11. Try also not only to investigate what has been changed, but also what has not been changed.

  • CI and Code Climate – As well as the submitter, the reviewer should check if tests passed through CI and take a look at alerts in the Code Climate. If they find issues that must be fixed, they should inform the submitter. Important things:

1. Critical issues (SQL injection, vulnerable old gems, unprotected redirects, other security issues)

2. Code readability (Size of methods, classes and modules, length of lines, spacing, Ruby hash notation etc)

3. Duplication, redundation of code

  • Comments and change requests – Leave comments in moot cases. Try to suggest/propose better (in your opinion) solutions, not to force them, be polite. Discuss with the submitter about unclear/obscure things. If changes are crucial from the perspective of the reviewer, request for applying them. Sometimes comments might be just a good piece of advice, but should not prevent the code from merging.
  • Pair programming – In specific and difficult cases during checking PR, there might be necessity of pair programming. Try to ask the submitter and/or other team members to check and discuss together ambiguous parts. Another point of view may make things clearer and fix them faster. For example, if there is a part of frontend code, and you are mainly a backend developer or, basically, you are not familiar with specific technology, you should ask someone for help who is more experienced. It will make such a review much easier.
  • Acceptance – After PR is discussed and fixed by the submitter, check applied fixes and discuss them again if necessary.
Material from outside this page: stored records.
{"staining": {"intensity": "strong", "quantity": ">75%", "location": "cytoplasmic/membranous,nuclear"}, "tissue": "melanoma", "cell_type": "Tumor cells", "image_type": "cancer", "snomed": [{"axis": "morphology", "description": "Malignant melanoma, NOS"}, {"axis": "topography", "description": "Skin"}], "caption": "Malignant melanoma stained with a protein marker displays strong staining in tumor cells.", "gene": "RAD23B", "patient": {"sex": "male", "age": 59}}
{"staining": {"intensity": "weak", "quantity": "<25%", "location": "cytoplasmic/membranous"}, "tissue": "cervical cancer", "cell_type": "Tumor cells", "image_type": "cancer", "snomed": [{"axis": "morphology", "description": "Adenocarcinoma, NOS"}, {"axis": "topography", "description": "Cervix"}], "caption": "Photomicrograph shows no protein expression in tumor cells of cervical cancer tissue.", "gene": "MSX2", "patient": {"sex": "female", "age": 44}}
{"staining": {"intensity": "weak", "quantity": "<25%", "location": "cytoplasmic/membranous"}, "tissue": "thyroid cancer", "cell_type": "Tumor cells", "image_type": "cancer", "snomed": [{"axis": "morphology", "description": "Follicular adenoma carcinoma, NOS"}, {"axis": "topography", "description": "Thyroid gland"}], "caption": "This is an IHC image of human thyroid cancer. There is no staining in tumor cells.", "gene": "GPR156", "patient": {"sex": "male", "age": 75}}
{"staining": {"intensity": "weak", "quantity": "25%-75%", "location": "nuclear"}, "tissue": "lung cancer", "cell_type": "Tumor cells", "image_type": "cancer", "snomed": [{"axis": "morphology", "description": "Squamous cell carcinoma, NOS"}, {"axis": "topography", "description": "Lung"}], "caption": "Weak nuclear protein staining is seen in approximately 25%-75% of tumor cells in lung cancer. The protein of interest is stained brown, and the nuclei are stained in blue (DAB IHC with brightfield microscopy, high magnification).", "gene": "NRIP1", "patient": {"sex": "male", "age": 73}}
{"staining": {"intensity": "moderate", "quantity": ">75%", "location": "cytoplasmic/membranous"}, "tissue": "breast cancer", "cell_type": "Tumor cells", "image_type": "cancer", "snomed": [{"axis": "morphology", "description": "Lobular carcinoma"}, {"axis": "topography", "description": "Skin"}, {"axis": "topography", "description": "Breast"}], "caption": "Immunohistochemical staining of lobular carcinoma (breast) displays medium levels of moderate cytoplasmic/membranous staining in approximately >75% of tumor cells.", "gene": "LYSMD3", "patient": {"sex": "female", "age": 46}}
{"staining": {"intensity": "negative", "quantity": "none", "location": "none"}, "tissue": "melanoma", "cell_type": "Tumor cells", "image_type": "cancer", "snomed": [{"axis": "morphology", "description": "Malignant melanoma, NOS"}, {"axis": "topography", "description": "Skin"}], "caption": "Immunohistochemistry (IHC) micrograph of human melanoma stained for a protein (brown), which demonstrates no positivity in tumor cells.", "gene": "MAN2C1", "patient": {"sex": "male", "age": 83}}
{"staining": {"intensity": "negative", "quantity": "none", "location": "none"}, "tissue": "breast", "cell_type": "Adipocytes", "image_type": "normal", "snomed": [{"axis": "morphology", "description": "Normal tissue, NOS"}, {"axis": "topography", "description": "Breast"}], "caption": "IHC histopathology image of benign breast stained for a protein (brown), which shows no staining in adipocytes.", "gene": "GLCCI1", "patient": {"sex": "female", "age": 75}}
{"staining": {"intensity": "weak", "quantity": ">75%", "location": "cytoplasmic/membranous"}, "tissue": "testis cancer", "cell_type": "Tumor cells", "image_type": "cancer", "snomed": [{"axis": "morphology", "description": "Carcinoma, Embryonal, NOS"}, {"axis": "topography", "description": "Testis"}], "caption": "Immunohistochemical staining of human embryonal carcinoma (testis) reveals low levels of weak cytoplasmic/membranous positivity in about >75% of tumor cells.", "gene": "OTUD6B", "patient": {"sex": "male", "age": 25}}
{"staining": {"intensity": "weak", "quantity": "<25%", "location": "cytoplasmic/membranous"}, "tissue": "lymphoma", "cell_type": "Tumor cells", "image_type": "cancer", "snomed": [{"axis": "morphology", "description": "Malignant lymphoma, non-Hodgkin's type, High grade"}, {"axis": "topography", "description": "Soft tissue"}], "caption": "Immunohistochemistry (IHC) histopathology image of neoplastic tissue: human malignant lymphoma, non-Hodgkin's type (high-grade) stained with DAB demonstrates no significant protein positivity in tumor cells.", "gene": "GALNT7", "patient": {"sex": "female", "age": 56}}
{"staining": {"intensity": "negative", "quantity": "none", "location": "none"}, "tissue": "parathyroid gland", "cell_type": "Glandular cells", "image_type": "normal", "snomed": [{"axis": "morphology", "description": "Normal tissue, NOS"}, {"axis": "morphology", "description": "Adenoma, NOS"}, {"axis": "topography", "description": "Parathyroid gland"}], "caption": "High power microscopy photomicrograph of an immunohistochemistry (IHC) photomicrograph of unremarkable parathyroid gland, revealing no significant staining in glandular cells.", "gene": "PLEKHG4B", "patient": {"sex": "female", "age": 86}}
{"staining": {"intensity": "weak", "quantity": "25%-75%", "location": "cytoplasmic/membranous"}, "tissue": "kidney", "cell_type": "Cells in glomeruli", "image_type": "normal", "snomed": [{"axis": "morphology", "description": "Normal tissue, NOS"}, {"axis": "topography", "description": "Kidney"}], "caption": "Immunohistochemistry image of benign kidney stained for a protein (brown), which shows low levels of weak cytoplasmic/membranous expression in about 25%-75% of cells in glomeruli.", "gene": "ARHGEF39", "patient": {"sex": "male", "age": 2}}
When the whole process is finished, pull requests can be accepted and then merged by its submitter.

What is the point?

The point of the QAT process is, as I mentioned before, having product ready to UAT phase.In details, we provide product with good code quality, which is free from bugs, it fulfills business goals, according to documentation and primary ideas of the client. All these steps listed above, should be an essence of QAT. If you keep to the quality rules, further testing with client will be definitely less painful.